YOUR GOAL =>
Please copy every line of the data below word for word.

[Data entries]
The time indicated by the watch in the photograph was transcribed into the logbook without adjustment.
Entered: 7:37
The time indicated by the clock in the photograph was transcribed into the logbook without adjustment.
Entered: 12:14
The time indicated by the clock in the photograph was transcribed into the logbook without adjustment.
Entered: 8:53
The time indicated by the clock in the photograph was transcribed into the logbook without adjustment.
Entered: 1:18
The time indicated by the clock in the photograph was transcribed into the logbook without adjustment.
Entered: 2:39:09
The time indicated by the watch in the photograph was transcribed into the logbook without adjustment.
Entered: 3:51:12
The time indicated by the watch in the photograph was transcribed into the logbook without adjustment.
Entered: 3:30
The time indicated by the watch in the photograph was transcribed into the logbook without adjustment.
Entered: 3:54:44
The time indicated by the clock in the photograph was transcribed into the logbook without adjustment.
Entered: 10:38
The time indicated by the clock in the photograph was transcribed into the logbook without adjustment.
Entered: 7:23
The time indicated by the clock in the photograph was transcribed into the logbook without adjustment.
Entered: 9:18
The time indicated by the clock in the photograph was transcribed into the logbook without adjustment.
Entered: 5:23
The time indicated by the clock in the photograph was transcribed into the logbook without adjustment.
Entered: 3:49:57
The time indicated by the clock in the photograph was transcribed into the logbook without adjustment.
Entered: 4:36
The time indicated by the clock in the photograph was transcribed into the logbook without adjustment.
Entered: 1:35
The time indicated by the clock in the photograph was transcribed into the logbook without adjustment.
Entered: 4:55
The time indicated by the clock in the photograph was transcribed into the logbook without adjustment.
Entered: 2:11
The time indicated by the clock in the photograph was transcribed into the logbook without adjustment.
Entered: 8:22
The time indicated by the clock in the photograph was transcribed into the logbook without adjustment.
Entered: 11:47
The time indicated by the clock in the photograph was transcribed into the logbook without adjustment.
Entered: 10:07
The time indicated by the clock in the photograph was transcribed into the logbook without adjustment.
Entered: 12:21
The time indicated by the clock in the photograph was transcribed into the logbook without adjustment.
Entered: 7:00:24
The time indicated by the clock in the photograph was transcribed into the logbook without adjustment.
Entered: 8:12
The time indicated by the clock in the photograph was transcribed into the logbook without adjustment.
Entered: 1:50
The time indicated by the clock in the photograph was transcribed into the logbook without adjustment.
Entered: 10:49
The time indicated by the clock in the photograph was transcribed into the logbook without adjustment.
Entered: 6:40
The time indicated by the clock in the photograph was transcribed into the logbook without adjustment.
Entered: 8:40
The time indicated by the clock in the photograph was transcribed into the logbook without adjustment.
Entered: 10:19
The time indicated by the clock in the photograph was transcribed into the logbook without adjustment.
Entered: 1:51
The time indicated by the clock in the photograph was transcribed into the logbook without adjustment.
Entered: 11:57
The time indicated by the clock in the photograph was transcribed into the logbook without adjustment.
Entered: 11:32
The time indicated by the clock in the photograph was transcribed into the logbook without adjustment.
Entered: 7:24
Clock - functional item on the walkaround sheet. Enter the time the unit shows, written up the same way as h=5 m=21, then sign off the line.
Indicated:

REPLY =>
The time indicated by the watch in the photograph was transcribed into the logbook without adjustment.
Entered: 7:37
The time indicated by the clock in the photograph was transcribed into the logbook without adjustment.
Entered: 12:14
The time indicated by the clock in the photograph was transcribed into the logbook without adjustment.
Entered: 8:53
The time indicated by the clock in the photograph was transcribed into the logbook without adjustment.
Entered: 1:18
The time indicated by the clock in the photograph was transcribed into the logbook without adjustment.
Entered: 2:39:09
The time indicated by the watch in the photograph was transcribed into the logbook without adjustment.
Entered: 3:51:12
The time indicated by the watch in the photograph was transcribed into the logbook without adjustment.
Entered: 3:30
The time indicated by the watch in the photograph was transcribed into the logbook without adjustment.
Entered: 3:54:44
The time indicated by the clock in the photograph was transcribed into the logbook without adjustment.
Entered: 10:38
The time indicated by the clock in the photograph was transcribed into the logbook without adjustment.
Entered: 7:23
The time indicated by the clock in the photograph was transcribed into the logbook without adjustment.
Entered: 9:18
The time indicated by the clock in the photograph was transcribed into the logbook without adjustment.
Entered: 5:23
The time indicated by the clock in the photograph was transcribed into the logbook without adjustment.
Entered: 3:49:57
The time indicated by the clock in the photograph was transcribed into the logbook without adjustment.
Entered: 4:36
The time indicated by the clock in the photograph was transcribed into the logbook without adjustment.
Entered: 1:35
The time indicated by the clock in the photograph was transcribed into the logbook without adjustment.
Entered: 4:55
The time indicated by the clock in the photograph was transcribed into the logbook without adjustment.
Entered: 2:11
The time indicated by the clock in the photograph was transcribed into the logbook without adjustment.
Entered: 8:22
The time indicated by the clock in the photograph was transcribed into the logbook without adjustment.
Entered: 11:47
The time indicated by the clock in the photograph was transcribed into the logbook without adjustment.
Entered: 10:07
The time indicated by the clock in the photograph was transcribed into the logbook without adjustment.
Entered: 12:21
The time indicated by the clock in the photograph was transcribed into the logbook without adjustment.
Entered: 7:00:24
The time indicated by the clock in the photograph was transcribed into the logbook without adjustment.
Entered: 8:12
The time indicated by the clock in the photograph was transcribed into the logbook without adjustment.
Entered: 1:50
The time indicated by the clock in the photograph was transcribed into the logbook without adjustment.
Entered: 10:49
The time indicated by the clock in the photograph was transcribed into the logbook without adjustment.
Entered: 6:40
The time indicated by the clock in the photograph was transcribed into the logbook without adjustment.
Entered: 8:40
The time indicated by the clock in the photograph was transcribed into the logbook without adjustment.
Entered: 10:19
The time indicated by the clock in the photograph was transcribed into the logbook without adjustment.
Entered: 1:51
The time indicated by the clock in the photograph was transcribed into the logbook without adjustment.
Entered: 11:57
The time indicated by the clock in the photograph was transcribed into the logbook without adjustment.
Entered: 11:32
The time indicated by the clock in the photograph was transcribed into the logbook without adjustment.
Entered: 7:24
Clock - functional item on the walkaround sheet. Enter the time the unit shows, written up the same way as h=5 m=21, then sign off the line.
Indicated:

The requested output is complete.